* [Task item]: Look below for the line containing "potted plant: present [400,546,479,657]"; from there through the line containing "cup: present [421,353,454,410]", both lines included, please set down each line exactly and nothing else.

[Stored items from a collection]
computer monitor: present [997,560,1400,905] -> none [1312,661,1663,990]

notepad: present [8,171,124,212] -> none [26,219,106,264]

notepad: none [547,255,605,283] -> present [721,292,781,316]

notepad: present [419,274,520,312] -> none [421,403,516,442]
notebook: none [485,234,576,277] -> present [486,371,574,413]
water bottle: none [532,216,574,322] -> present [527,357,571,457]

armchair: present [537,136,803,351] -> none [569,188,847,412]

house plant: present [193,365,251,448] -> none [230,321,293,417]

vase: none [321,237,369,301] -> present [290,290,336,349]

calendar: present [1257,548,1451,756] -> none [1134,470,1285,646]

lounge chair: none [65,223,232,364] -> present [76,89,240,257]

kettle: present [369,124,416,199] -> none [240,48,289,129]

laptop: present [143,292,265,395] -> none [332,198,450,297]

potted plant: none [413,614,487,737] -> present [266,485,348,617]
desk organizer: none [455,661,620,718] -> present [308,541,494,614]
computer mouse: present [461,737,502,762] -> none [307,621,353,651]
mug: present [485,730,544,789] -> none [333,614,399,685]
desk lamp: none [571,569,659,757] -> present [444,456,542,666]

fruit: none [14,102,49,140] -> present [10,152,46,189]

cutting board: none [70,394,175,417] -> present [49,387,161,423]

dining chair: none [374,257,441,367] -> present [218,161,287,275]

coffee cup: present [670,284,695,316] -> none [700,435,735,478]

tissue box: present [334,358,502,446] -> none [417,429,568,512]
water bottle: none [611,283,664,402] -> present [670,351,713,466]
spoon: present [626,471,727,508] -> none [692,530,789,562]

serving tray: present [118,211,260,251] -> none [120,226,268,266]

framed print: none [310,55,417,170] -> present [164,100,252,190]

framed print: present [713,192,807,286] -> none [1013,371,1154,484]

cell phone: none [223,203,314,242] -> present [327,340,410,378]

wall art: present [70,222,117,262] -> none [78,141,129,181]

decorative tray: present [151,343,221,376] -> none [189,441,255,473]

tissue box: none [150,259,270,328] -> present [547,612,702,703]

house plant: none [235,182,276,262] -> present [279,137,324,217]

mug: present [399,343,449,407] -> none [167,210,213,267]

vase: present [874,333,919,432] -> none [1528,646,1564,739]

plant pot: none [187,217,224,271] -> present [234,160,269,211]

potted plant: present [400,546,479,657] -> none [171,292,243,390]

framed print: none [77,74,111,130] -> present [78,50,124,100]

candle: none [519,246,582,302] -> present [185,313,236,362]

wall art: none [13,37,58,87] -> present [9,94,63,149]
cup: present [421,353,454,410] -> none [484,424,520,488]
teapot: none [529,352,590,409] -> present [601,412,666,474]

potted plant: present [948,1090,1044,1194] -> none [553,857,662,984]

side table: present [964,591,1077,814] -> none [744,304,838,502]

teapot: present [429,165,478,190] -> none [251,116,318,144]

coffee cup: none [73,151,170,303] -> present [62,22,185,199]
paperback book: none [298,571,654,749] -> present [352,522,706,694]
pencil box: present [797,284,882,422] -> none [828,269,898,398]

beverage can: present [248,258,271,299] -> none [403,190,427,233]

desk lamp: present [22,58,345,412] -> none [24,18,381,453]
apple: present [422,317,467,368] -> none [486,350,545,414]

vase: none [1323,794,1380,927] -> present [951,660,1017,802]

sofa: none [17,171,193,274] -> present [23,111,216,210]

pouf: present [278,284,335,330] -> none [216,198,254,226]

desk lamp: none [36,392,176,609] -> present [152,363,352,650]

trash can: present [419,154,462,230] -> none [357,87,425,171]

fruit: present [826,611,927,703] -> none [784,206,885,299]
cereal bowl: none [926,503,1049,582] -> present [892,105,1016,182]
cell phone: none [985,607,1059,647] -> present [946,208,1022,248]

* [Task answer]:
potted plant: present [400,546,479,657] -> none [171,292,243,390]

framed print: none [77,74,111,130] -> present [78,50,124,100]

candle: none [519,246,582,302] -> present [185,313,236,362]

wall art: none [13,37,58,87] -> present [9,94,63,149]
cup: present [421,353,454,410] -> none [484,424,520,488]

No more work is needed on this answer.